COFRADES
Hace 50 años existía una Cofradía especial en Buenos Aires. Sus miembros recorrían las 127 parroquias entonces existentes para realizar un periplo anual que se llamaba «las Cuarenta horas». Se trataba de tres días de adoración a la Eucaristía, que se hacía en cada parroquia porteña. En aquel tiempo la Misa era a la mañana. Luego se exponía en la «custodia» el santísimo Sacramento, hasta la «bendición» que era hacia las siete u ocho de la tarde.
Los cofrades llegaban por sus propios medios. Era gente humilde que viajaba en colectivo y luego caminaba hasta las parroquias. Aparecían temprano y no se iban hasta la «bendición». Permanecían horas enteras de rodillas delante del Sacramento expuesto. Si la parroquia les permitía, comían algún sándwich en el patio, y usaban los excusados. Me parecían personajes sorprendentes: como era un adolescente y no sabía orar en serio, sentía admiración por cristianos que, separados de la iglesia, se dedicaban de la mañana a la tarde a cantar, rezar, permanecer en silencio y estar en adoración ante Jesucristo sacramentado. Eran muchos en «el centro» y en los barrios podrían ser cincuenta personas. El P. Blanco los respetaba. Desaprobaba nuestras risas juveniles ante algunas rarezas que veíamos en ellos.

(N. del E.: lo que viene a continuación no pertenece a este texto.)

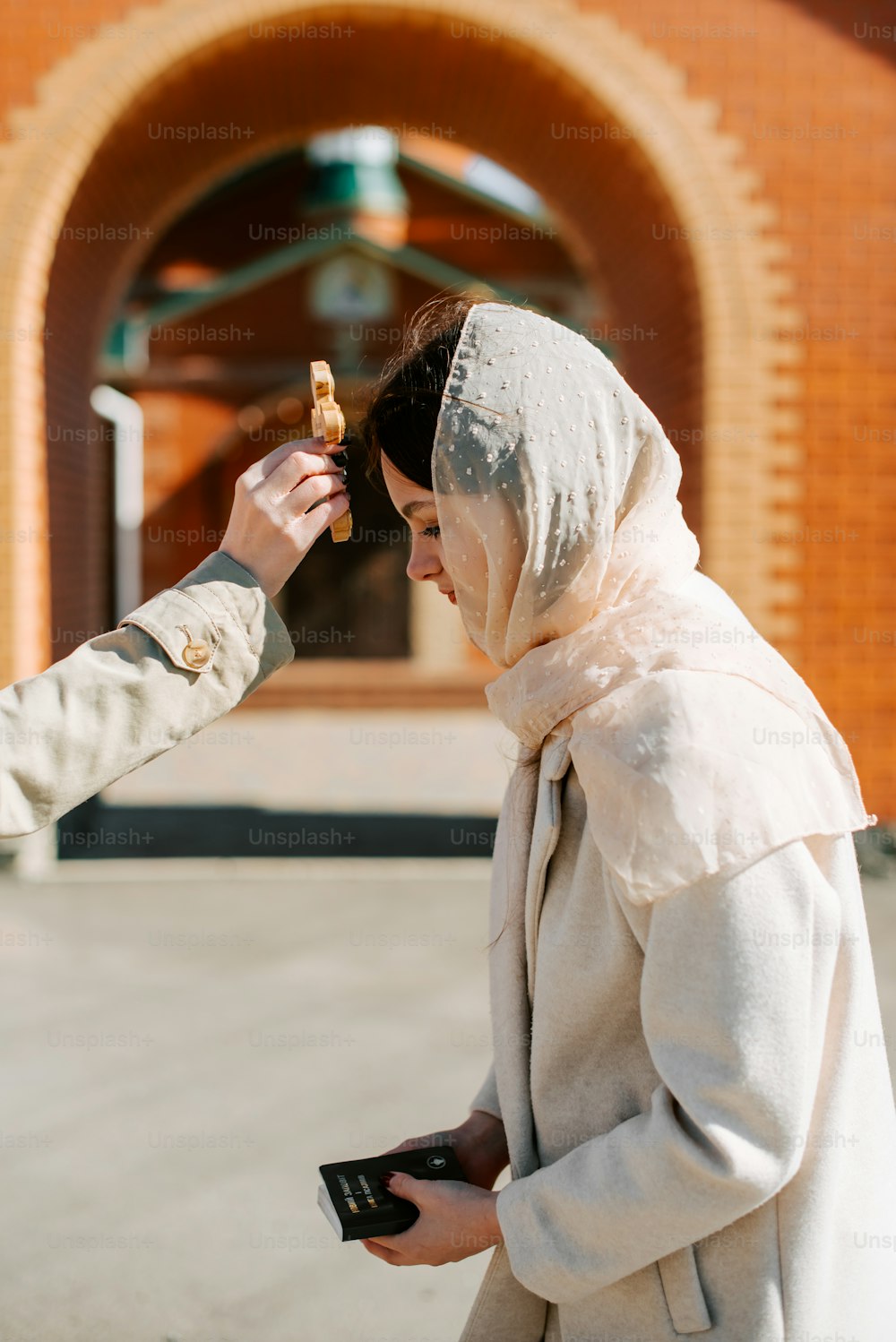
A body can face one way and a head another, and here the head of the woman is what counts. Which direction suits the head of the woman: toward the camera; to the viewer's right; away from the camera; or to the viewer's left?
to the viewer's left

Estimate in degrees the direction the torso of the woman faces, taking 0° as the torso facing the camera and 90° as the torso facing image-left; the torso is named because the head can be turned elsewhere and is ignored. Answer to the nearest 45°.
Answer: approximately 90°
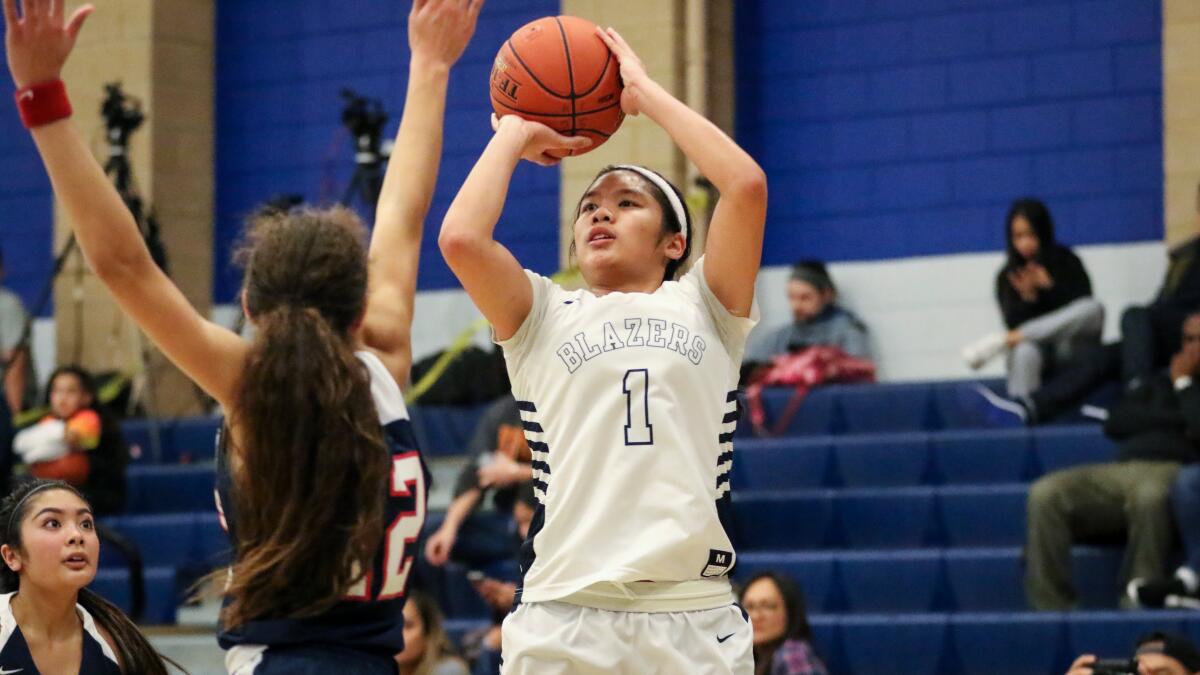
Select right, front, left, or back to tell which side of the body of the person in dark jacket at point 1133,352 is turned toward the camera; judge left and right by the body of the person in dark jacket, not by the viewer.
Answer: left

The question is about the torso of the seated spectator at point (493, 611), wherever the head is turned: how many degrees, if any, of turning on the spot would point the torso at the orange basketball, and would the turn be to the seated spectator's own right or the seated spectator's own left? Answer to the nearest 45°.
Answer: approximately 45° to the seated spectator's own left

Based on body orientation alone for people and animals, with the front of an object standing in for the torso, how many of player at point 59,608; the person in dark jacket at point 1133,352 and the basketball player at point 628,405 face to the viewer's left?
1

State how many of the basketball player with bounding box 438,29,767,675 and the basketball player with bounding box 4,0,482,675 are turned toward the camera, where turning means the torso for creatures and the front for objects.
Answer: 1

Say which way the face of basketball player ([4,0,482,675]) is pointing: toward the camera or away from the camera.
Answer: away from the camera

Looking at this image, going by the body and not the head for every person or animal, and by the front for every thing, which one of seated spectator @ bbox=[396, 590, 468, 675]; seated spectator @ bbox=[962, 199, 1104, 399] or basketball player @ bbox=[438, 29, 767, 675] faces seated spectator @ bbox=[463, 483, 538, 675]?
seated spectator @ bbox=[962, 199, 1104, 399]

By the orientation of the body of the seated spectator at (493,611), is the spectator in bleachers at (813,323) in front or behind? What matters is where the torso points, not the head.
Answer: behind

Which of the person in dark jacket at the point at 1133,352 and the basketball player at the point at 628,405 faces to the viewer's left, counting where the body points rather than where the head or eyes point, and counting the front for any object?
the person in dark jacket

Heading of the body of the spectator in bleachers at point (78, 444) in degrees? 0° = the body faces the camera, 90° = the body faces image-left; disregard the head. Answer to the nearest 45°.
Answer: approximately 45°

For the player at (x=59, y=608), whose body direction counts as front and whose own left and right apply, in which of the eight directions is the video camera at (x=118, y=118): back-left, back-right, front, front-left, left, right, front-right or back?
back-left
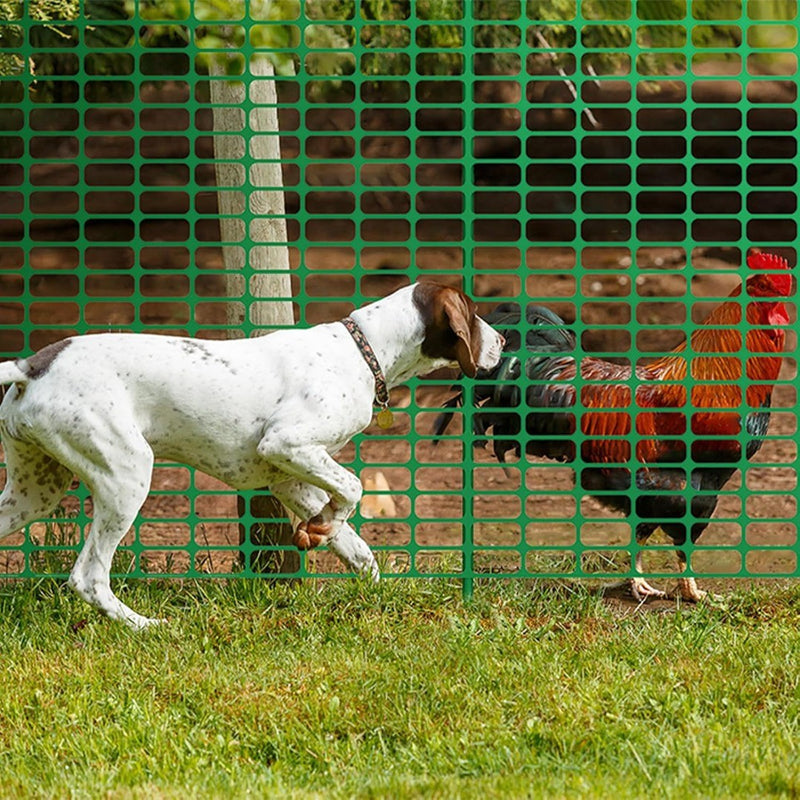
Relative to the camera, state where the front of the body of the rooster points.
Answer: to the viewer's right

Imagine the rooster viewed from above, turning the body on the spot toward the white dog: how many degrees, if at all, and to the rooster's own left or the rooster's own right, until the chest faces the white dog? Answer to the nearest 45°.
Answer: approximately 135° to the rooster's own right

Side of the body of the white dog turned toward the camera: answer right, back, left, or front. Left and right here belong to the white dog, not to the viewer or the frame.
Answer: right

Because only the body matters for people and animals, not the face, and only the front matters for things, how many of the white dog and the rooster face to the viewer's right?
2

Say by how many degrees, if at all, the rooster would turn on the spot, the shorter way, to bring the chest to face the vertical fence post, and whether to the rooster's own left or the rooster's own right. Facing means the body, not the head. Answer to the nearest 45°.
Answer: approximately 180°

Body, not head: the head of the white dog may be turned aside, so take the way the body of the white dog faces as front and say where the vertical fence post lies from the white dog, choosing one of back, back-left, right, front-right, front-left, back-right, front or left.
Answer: left
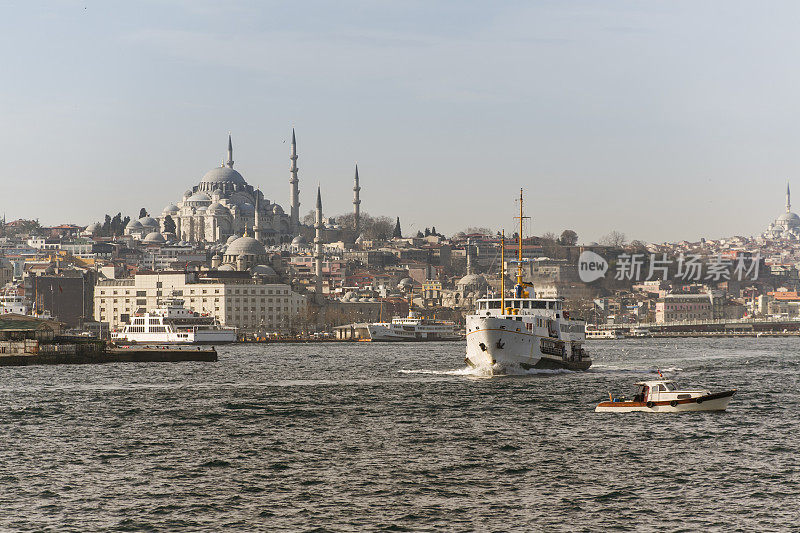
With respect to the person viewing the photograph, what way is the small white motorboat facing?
facing to the right of the viewer
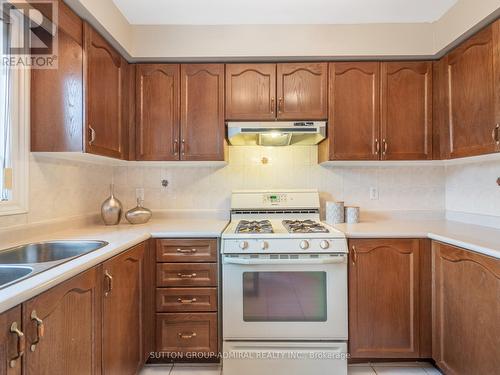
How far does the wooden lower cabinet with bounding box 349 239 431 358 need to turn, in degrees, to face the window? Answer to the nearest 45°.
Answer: approximately 45° to its right

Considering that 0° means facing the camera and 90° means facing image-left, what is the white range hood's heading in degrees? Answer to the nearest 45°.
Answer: approximately 0°

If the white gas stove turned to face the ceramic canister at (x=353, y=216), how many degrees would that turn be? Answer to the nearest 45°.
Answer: approximately 135° to its left

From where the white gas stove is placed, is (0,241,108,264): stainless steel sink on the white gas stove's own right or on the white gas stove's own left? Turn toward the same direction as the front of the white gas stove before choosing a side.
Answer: on the white gas stove's own right

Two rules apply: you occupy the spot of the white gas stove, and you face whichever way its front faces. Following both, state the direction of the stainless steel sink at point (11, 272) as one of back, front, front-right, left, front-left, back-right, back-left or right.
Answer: front-right

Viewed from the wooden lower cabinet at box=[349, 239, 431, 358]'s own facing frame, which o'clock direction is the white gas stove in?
The white gas stove is roughly at 2 o'clock from the wooden lower cabinet.
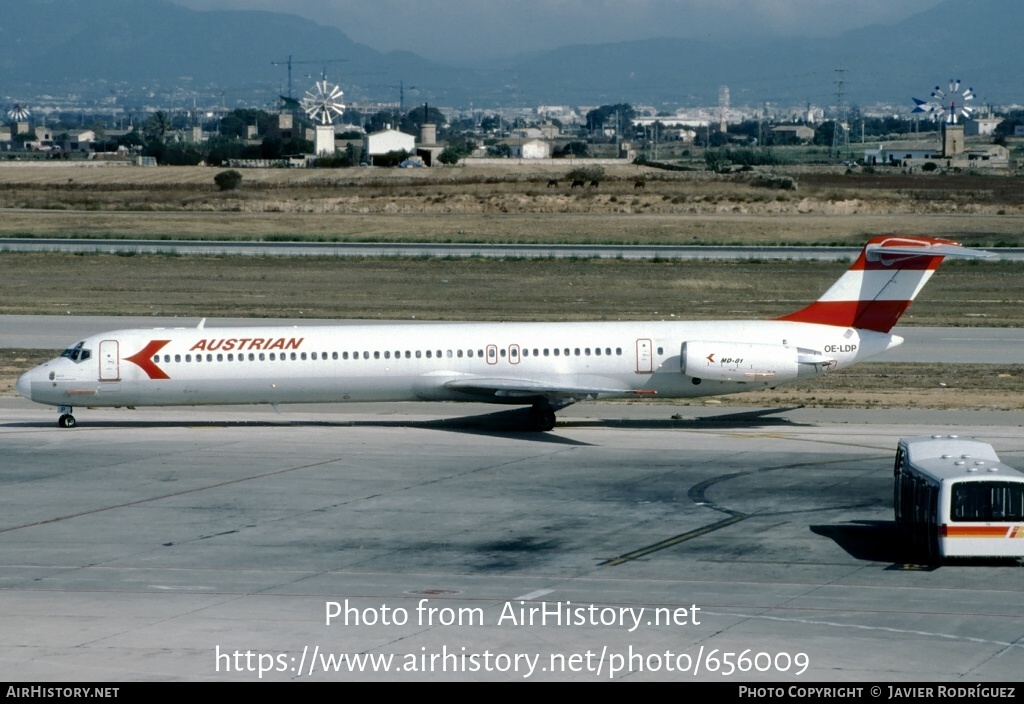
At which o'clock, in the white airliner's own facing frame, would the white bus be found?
The white bus is roughly at 8 o'clock from the white airliner.

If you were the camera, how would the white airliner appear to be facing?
facing to the left of the viewer
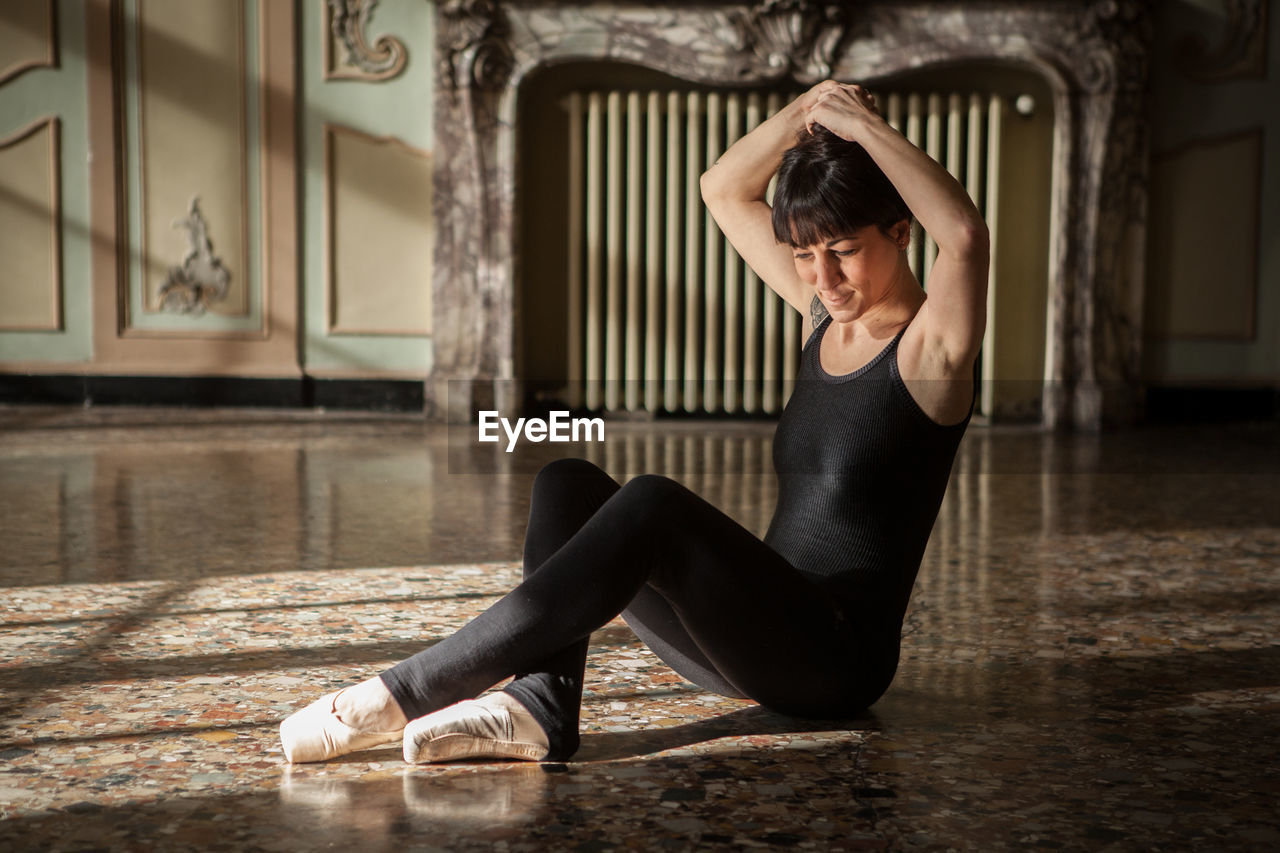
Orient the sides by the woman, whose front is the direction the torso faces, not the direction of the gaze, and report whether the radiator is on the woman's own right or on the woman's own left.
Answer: on the woman's own right

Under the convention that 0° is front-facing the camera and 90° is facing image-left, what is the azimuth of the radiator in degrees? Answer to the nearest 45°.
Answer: approximately 0°

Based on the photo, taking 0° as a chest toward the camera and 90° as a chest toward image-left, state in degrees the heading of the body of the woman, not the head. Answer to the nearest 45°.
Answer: approximately 45°

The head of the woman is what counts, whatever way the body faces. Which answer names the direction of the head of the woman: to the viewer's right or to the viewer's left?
to the viewer's left

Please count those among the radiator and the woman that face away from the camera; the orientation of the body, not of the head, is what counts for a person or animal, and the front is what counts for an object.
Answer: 0

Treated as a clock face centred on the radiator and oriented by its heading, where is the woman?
The woman is roughly at 12 o'clock from the radiator.
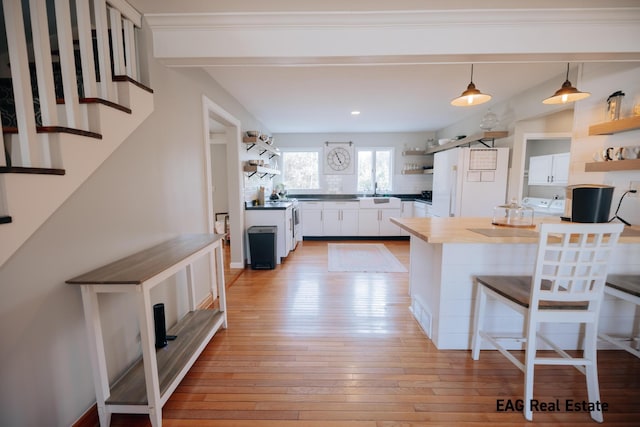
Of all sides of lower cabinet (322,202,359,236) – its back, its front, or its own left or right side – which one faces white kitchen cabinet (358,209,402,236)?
left

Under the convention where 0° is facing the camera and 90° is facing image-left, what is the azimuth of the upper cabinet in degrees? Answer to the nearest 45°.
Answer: approximately 0°

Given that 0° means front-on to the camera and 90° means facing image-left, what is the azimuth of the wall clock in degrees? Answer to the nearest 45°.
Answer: approximately 0°

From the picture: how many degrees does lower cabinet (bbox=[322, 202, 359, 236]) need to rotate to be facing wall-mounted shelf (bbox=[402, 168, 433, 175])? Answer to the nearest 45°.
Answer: approximately 90° to its left

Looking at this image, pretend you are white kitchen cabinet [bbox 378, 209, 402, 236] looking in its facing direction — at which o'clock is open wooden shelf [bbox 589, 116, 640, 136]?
The open wooden shelf is roughly at 11 o'clock from the white kitchen cabinet.

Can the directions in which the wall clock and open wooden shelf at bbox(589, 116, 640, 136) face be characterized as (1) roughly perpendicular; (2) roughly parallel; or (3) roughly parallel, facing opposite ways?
roughly perpendicular

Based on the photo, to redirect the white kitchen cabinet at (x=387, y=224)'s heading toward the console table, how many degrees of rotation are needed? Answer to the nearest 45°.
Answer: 0° — it already faces it

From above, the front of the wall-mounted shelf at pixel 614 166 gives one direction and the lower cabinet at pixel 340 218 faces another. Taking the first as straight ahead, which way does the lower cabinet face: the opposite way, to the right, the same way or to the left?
to the left

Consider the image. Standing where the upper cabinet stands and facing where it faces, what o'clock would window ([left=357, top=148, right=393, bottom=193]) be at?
The window is roughly at 3 o'clock from the upper cabinet.

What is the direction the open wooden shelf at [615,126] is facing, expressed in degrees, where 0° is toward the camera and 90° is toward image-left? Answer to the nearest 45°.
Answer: approximately 45°
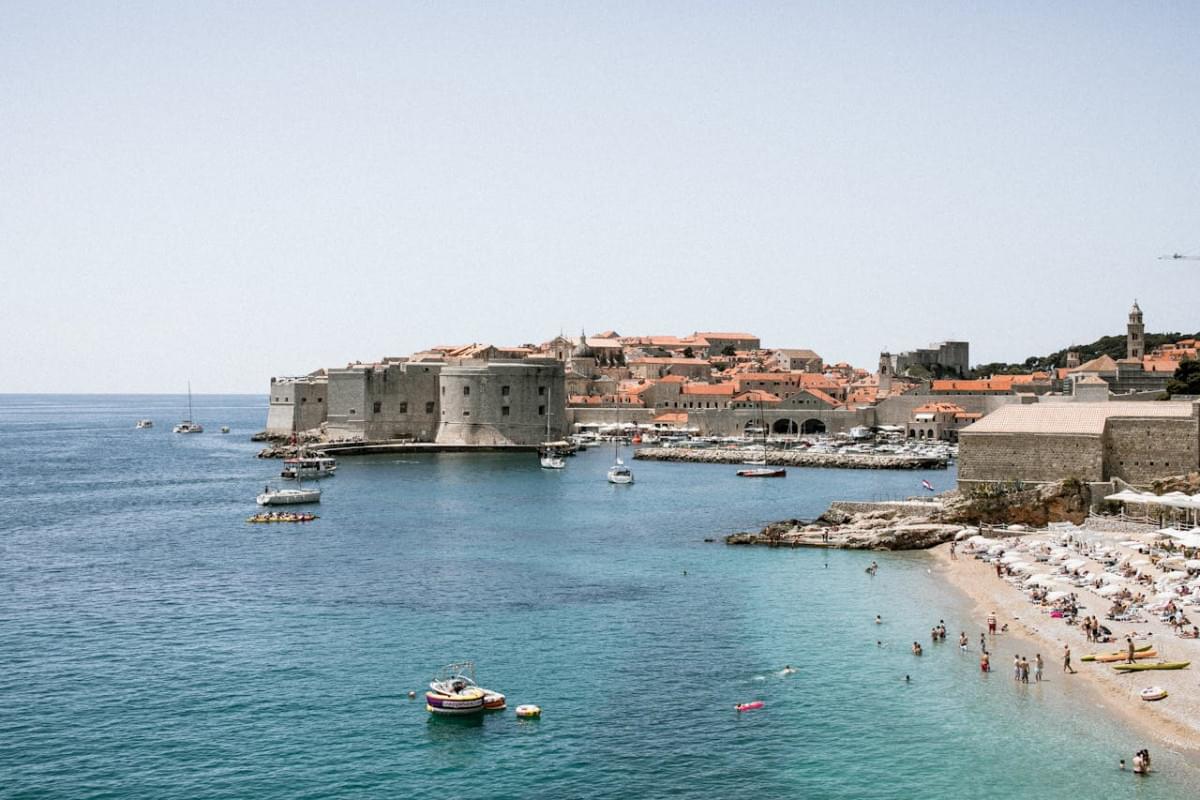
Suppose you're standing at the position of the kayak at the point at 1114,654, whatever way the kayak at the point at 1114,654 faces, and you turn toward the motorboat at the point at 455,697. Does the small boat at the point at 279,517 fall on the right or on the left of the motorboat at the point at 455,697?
right

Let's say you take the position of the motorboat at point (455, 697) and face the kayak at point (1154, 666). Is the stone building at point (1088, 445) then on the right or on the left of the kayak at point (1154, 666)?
left

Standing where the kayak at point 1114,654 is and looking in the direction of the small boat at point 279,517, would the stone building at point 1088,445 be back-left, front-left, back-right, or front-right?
front-right

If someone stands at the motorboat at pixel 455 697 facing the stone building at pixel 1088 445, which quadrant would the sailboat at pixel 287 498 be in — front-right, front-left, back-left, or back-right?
front-left

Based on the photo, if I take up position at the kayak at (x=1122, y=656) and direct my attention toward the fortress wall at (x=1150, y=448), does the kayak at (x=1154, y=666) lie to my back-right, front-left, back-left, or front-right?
back-right

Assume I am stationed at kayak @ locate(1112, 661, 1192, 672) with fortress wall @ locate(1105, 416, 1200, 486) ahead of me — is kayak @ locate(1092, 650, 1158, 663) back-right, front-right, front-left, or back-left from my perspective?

Desaparecieron los cofrades. Quedaron en mi memoria: la fe y constancia los hacía viajar por toda la ciudad para adorar a nuestro Salvador. Esos ancianos altos o bajos, enjutos o gorditos -había también jóvenes- consiguieron más que los libros. Resultaron testigos vivientes de la presencia salvadora de Cristo en cada iglesia católica. Hoy hay 54 parroquias más y ya no existen las «cuarenta horas». Rindo mi homenaje a aquellos creyentes que jamás salían o entraban sin hacer una doble genuflexión inclinando sus cabezas. Ya estarán contemplando cara a cara a Aquel a quien tanto amaron en la tierra.